Collected data entries

▼

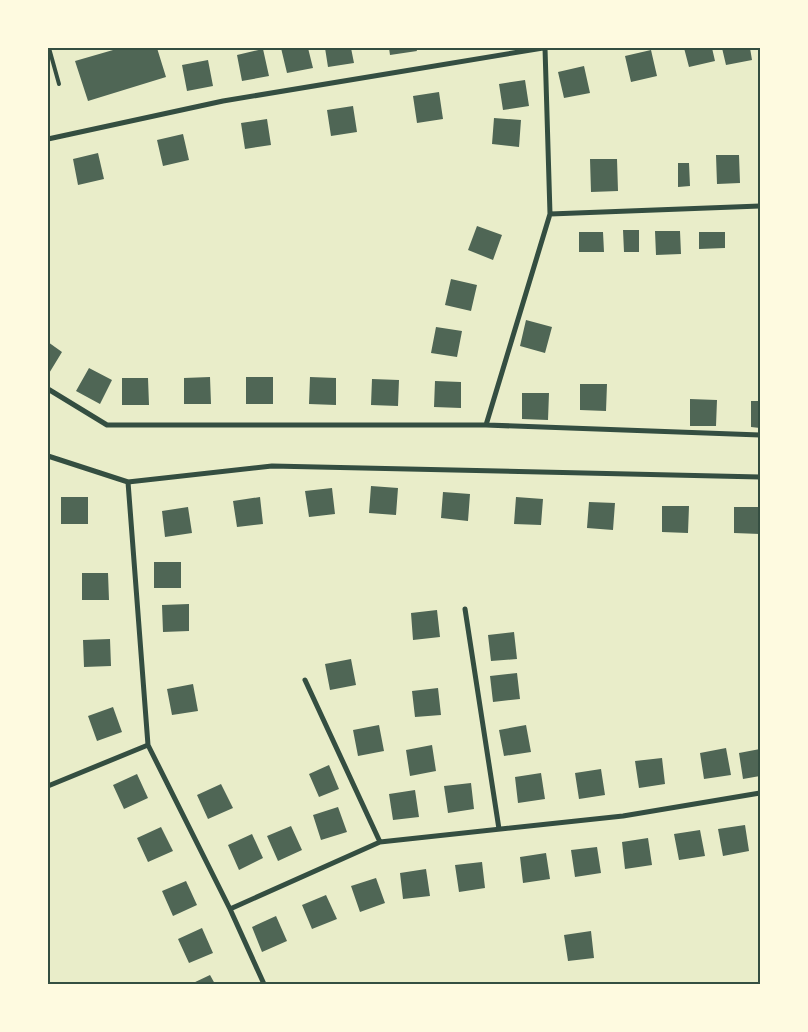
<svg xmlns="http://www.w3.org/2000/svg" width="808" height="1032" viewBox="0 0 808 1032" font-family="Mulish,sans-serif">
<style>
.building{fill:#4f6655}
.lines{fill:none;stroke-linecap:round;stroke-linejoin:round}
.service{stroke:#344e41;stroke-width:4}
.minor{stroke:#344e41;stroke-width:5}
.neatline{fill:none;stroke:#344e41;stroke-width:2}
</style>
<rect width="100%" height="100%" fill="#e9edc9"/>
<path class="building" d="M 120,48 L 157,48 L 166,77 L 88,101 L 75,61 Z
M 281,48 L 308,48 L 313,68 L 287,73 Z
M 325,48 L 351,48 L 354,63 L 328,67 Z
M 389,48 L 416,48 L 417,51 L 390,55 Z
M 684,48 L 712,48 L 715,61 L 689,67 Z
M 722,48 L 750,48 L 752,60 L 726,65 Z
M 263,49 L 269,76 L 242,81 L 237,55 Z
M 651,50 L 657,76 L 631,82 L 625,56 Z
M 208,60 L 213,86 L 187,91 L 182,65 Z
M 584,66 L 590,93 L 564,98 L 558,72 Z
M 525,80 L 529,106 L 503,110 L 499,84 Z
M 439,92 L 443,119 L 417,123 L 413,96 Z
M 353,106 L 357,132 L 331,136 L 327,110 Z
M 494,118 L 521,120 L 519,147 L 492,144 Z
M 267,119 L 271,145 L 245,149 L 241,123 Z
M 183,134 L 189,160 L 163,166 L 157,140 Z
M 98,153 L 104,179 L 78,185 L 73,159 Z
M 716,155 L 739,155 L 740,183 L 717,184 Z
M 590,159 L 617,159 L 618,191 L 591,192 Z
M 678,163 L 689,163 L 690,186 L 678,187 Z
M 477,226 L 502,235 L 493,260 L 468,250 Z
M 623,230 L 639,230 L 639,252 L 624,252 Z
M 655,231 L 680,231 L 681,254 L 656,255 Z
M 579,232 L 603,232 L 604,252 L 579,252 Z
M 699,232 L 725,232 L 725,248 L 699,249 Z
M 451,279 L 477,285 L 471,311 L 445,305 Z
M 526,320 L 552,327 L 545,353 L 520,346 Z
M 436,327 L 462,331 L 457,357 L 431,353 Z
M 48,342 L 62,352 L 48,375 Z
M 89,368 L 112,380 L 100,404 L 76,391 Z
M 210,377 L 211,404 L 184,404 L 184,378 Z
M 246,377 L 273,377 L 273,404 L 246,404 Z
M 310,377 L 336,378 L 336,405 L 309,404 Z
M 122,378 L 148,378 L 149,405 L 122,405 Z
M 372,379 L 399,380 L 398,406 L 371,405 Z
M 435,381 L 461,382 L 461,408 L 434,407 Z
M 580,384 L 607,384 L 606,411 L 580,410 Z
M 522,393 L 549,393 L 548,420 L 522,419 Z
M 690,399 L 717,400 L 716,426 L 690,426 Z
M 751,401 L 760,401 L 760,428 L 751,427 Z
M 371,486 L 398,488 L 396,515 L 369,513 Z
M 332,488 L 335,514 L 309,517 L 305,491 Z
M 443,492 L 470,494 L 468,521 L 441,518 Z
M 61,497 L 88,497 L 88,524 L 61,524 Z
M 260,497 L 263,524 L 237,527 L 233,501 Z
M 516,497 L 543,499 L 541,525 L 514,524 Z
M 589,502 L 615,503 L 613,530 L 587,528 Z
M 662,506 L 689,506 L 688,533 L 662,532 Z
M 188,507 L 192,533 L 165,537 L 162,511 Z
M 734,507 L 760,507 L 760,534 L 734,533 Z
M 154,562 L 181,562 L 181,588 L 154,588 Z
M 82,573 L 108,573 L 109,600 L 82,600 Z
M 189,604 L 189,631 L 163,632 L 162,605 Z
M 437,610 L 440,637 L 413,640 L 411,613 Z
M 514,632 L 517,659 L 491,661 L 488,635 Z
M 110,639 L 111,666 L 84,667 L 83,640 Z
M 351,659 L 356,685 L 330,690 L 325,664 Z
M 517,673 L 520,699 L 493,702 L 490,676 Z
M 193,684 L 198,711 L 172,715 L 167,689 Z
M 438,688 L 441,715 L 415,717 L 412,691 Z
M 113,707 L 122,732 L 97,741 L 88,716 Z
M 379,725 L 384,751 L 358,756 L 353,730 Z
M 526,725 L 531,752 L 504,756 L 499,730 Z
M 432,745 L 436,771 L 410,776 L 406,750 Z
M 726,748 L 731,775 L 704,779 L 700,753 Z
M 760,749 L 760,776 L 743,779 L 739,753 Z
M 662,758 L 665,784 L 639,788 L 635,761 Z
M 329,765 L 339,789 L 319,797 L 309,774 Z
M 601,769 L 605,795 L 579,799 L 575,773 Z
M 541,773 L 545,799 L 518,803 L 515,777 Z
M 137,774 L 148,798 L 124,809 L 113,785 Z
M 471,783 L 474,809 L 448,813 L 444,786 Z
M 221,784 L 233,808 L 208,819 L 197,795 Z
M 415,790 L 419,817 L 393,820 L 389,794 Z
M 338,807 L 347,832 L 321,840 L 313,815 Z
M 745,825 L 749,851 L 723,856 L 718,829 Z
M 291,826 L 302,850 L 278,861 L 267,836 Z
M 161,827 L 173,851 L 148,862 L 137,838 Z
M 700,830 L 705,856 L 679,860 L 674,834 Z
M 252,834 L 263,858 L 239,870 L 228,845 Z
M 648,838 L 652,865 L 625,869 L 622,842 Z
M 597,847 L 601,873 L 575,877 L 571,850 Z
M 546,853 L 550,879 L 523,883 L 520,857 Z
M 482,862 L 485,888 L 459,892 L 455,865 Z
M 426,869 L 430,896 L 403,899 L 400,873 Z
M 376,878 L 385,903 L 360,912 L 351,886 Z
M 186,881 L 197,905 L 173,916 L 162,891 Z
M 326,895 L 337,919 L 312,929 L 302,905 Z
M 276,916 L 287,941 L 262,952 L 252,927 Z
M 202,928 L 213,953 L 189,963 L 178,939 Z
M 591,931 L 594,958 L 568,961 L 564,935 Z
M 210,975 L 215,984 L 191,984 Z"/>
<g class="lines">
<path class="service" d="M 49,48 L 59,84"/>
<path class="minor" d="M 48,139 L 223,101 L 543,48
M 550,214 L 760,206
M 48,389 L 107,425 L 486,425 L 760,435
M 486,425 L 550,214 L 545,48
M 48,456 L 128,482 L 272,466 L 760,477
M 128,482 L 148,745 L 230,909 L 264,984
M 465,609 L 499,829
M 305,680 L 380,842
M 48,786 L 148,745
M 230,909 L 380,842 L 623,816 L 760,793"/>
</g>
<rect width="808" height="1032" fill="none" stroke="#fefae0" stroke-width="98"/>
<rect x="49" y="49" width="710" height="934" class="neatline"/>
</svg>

▲

(Exercise) The answer consists of every line above in which the word "lines" occurs.

(Exercise response)
.lines{fill:none;stroke-linecap:round;stroke-linejoin:round}
<g class="lines">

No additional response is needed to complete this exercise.